Work order: In the listing below, every line with the word "none" needs to be copied.
*** Input material Section Begins ***
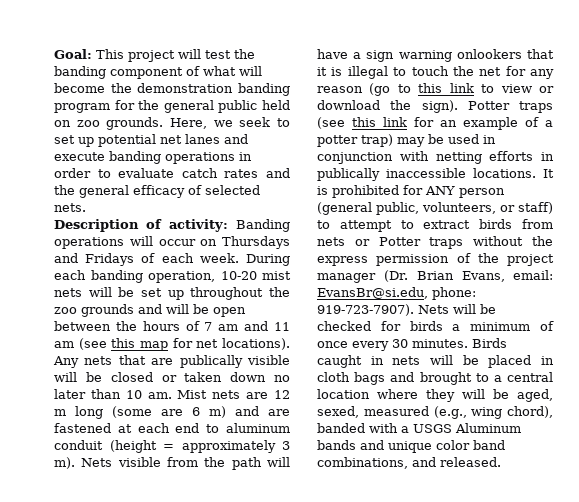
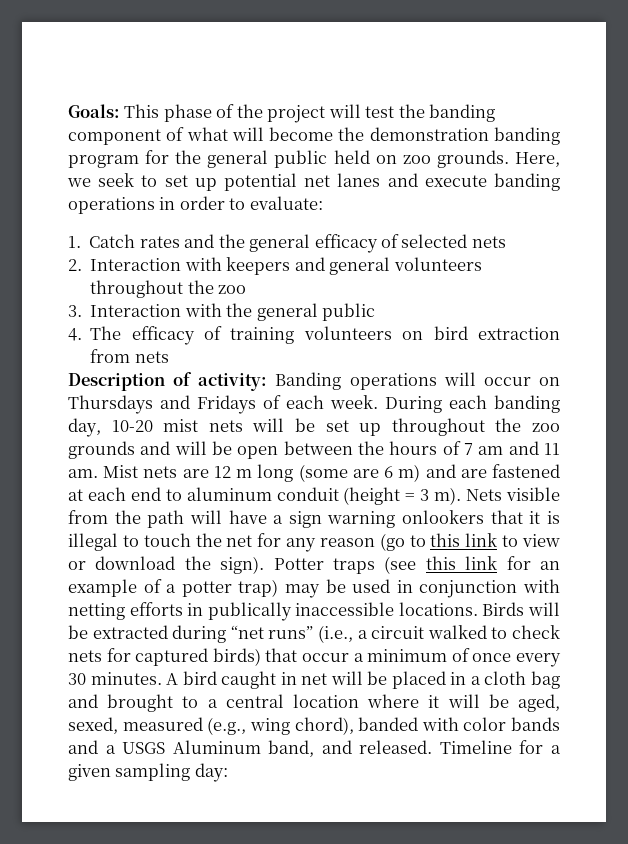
[54,49,124,59] Goal: This -> [68,104,263,122] Goals: This phase of the
[118,168,218,178] evaluate catch -> [249,196,323,210] [68,234,136,248] evaluate: // 1. Catch
[54,203,86,212] nets. -> [471,236,506,248] [68,257,482,275] [90,280,247,298] [68,303,376,321] [68,326,560,345] [90,349,169,363] nets // 2. Interaction with keepers and general volunteers throughout the zoo // 3. Interaction with the general public // 4. The efficacy of training volunteers on bird extraction from nets
[148,271,215,283] operation, -> [68,418,101,437] day,
[54,338,290,351] [53,355,290,368] [54,372,290,382] [54,389,142,399] am (see this map for net locations). Any nets that are publically visible will be closed or taken down no later than 10 -> (560, 449) none
[181,440,276,453] approximately -> (416, 497) none
[543,169,554,178] [317,185,505,198] [317,202,553,215] [317,219,553,232] [317,236,553,249] [317,253,554,266] [317,270,553,283] [317,287,476,300] [317,304,496,316] [317,321,443,331] It is prohibited for ANY person (general public, volunteers, or staff) to attempt to extract birds from nets or Potter traps without the express permission of the project manager (Dr. Brian Evans, email: EvansBr@si.edu, phone: 919-723-7907). Nets will be checked for birds -> [482,602,560,616] [68,625,561,643] [68,648,349,666] Birds will be extracted during “net runs” (i.e., a circuit walked to check nets for captured birds) that occur
[472,338,507,348] Birds -> [166,671,217,685] A bird
[392,356,421,365] nets -> [301,673,328,685] net
[317,372,386,385] cloth bags -> [470,671,561,689] a cloth bag
[426,389,455,402] they -> [428,695,440,708] it
[401,423,521,433] [317,440,505,453] [317,457,501,469] a USGS Aluminum bands and unique color band combinations, and released. -> [463,717,560,731] [68,740,561,757] [68,763,228,782] color bands and a USGS Aluminum band, and released. Timeline for a given sampling day:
*** Input material Section Ends ***
Problem solution:
[54,338,290,351] [53,355,290,368] [54,372,290,382] [54,389,142,399] am (see this map for net locations). Any nets that are publically visible will be closed or taken down no later than 10 -> (560, 449) none
[181,440,276,453] approximately -> (416, 497) none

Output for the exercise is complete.